So, Half-Life 2 wins the "Game of the Decade" honors from Spike TV's Video Game Awards. For one thing, you should take EVERYTHING that comes from that awards show with a grain of salt... but yet, people are still bitching about it.
I could totally understand if people just disagreed that HL2 is worthy of the honor, but people are straight up calling the game shit and overrated.
I've been gaming for a long time... since Atari 2600. I've played the top games on every system.
I've karate-chopped more friends in GoldenEye 007 than I care to admit. I've stomped my fair share of mushrooms in their own kingdom. I've fought the Covenant. I've gone treasure hunting with Lara Croft and Nathan Drake alike. I've Red Dead Redeemed myself. I've grand-thefted autos, crafted mines, and walked the dead.

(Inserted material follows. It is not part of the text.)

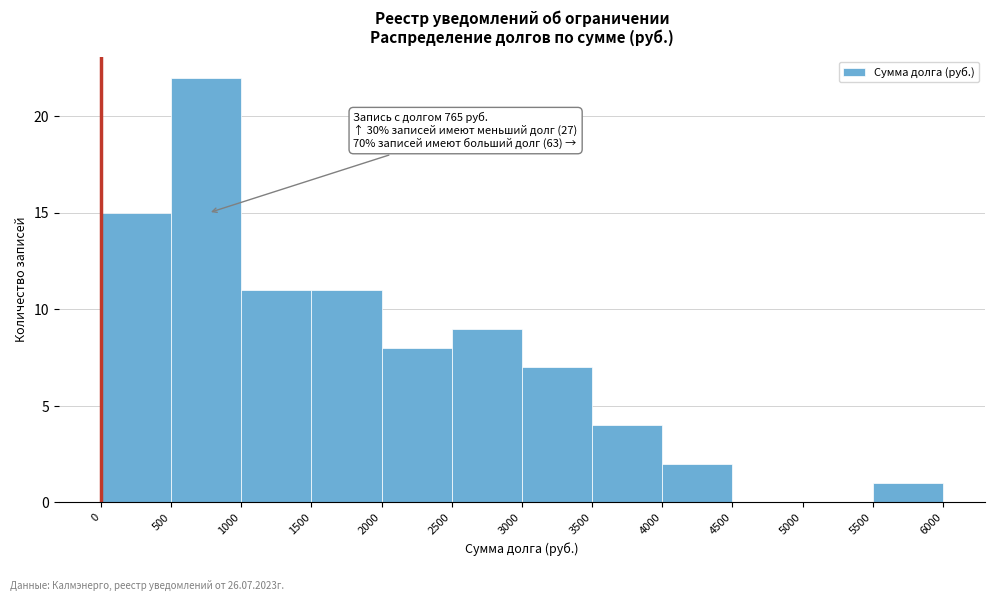

Which range on the x-axis has the tallest bar?

500 to 1000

As many incredible gaming moments I've experienced over the past two decades, no game has ever enthralled me as much as Half-Life 2.
Sure, by todays standards, the graphics aren't impressive, the physics are nothing surprising, and even the story telling doesn't stand out.

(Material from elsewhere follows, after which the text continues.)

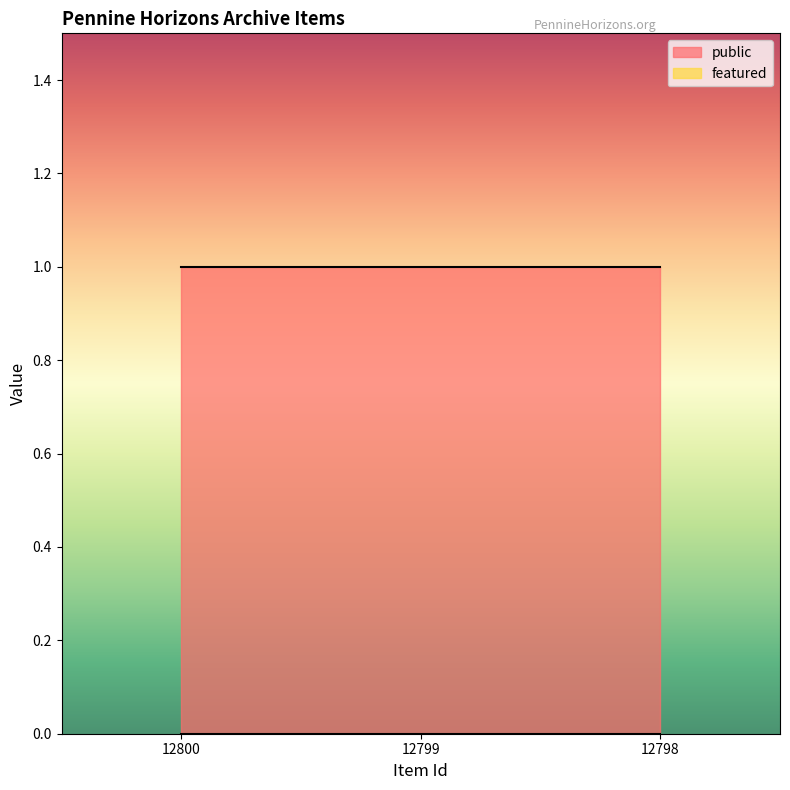

What are all the series names shown in the legend?

public, featured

But experiencing that game for the very first time was more than just exciting - it was... moving, i guess would be a good word.

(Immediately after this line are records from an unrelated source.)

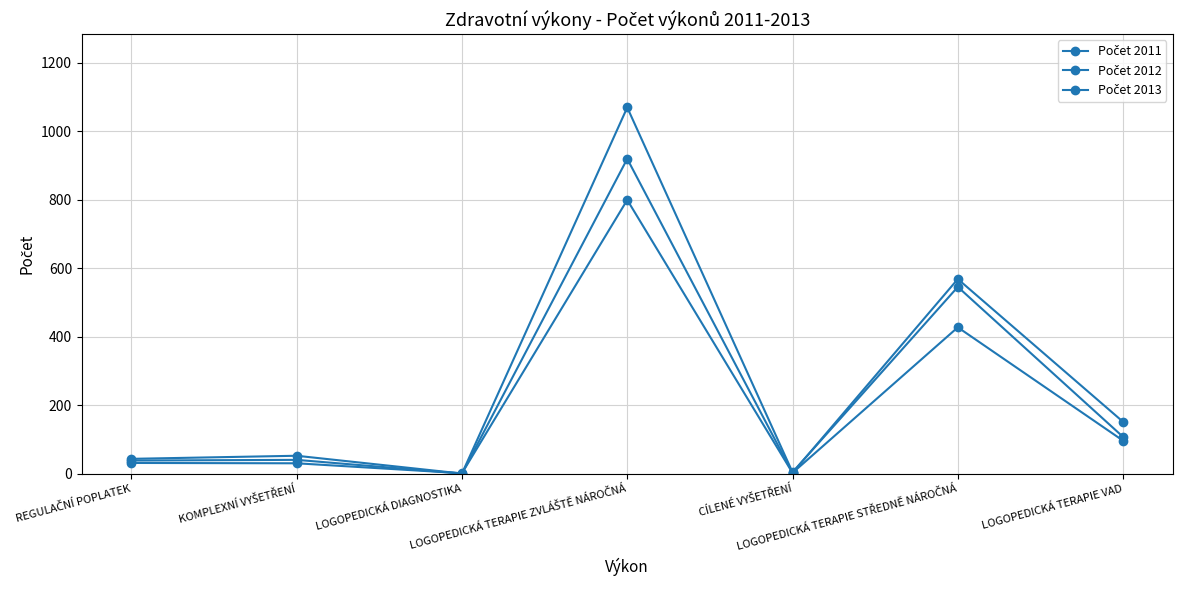

How many categories are shown in the chart?

7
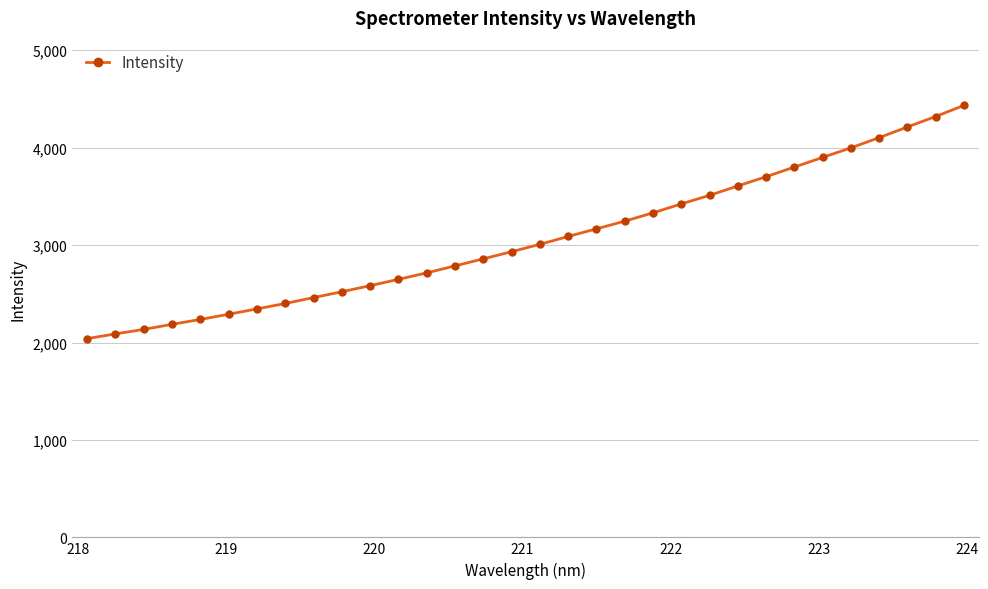

What is the greatest value displayed?

4433.5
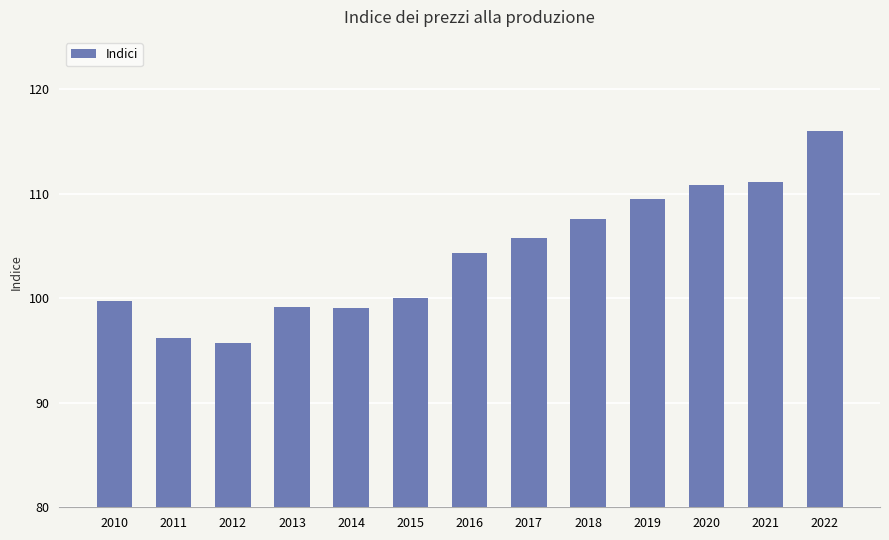

What is the value of the 5th bar from the left?

99.1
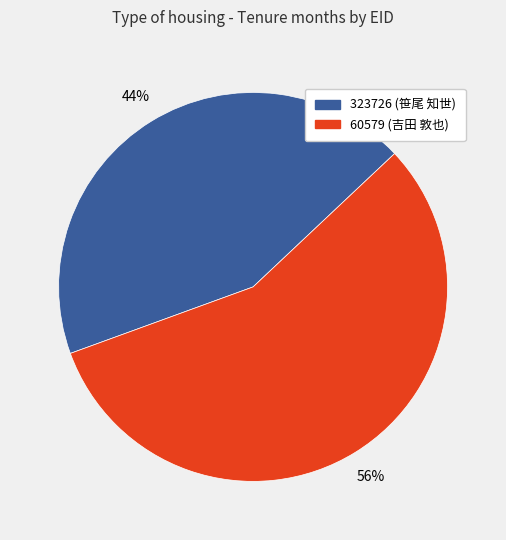

Is 60579 the majority of the pie?

Yes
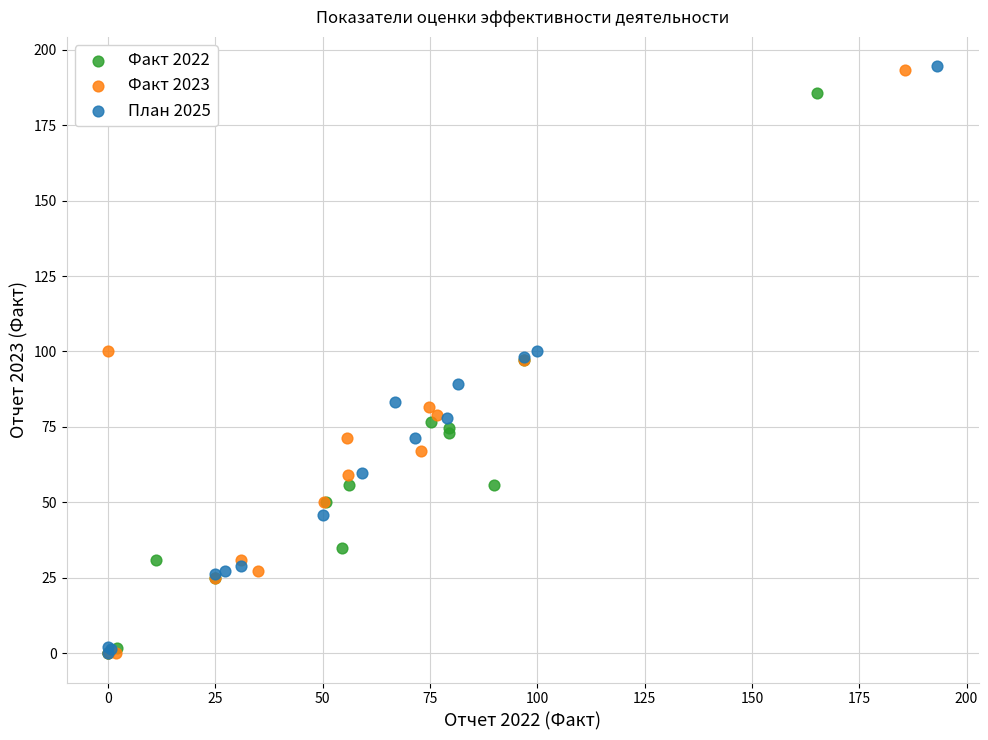

What are all the series names shown in the legend?

Факт 2022, Факт 2023, План 2025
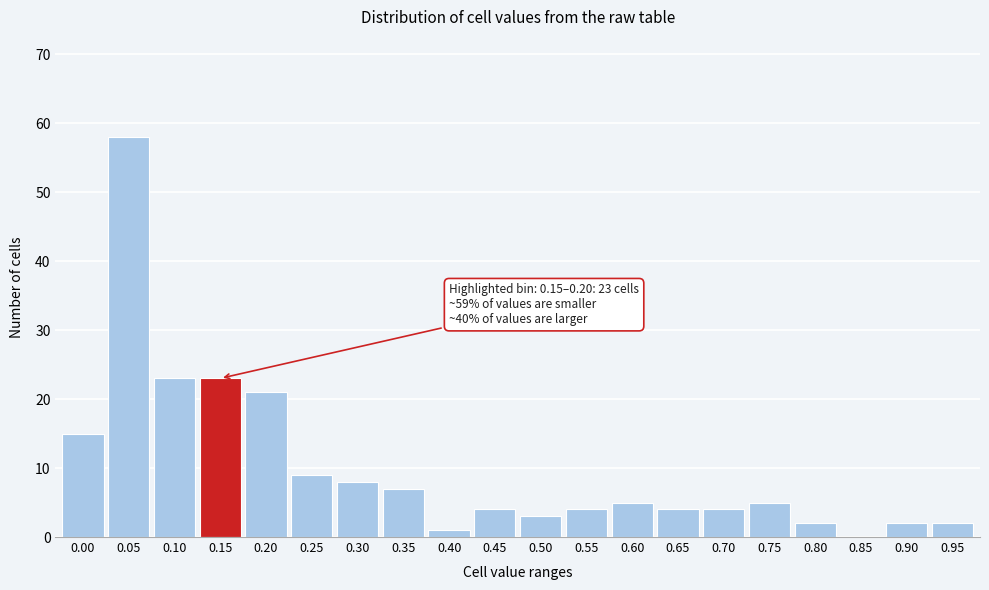

Reading right to left, what are all the values shown in this chart?

0.95=2	0.90=2	0.85=0	0.80=2	0.75=5	0.70=4	0.65=4	0.60=5	0.55=4	0.50=3	0.45=4	0.40=1	0.35=7	0.30=8	0.25=9	0.20=21	0.15=23	0.10=23	0.05=58	0.00=15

No other game I had ever played looked as good, sounded as good, felt as real or had me caring more for its characters than Half-Life 2. It was revolutionary.
I don't think modern gamers can truly appreciate how great HL2 is. They missed their chance to experience it from that fresh perspective. Given the fact that MOST games today - especially first person shooters - ape much of Half-Life 2's design philosophy, it's not surprising that modern games would have a hard time seeing what's so revolutionary about it. It's all stuff they've seen thousands of times now.
Today, you might look back on early 1900's automobiles and be less than impressed. Slow, terrible ride quality, difficult to operate and not pleasing to the eye... but if all you had ever known before that was horse-drawn carts, it would have been life changing.
I'm not suggesting that HL2 is to video games what the car was to transportation... my point is that you can't appreciate something of the past unless you also share the mindset of the time before its inception.
Half-Life 2 deserves "Game of the Decade" because it set the standard and influenced almost every game that came after it.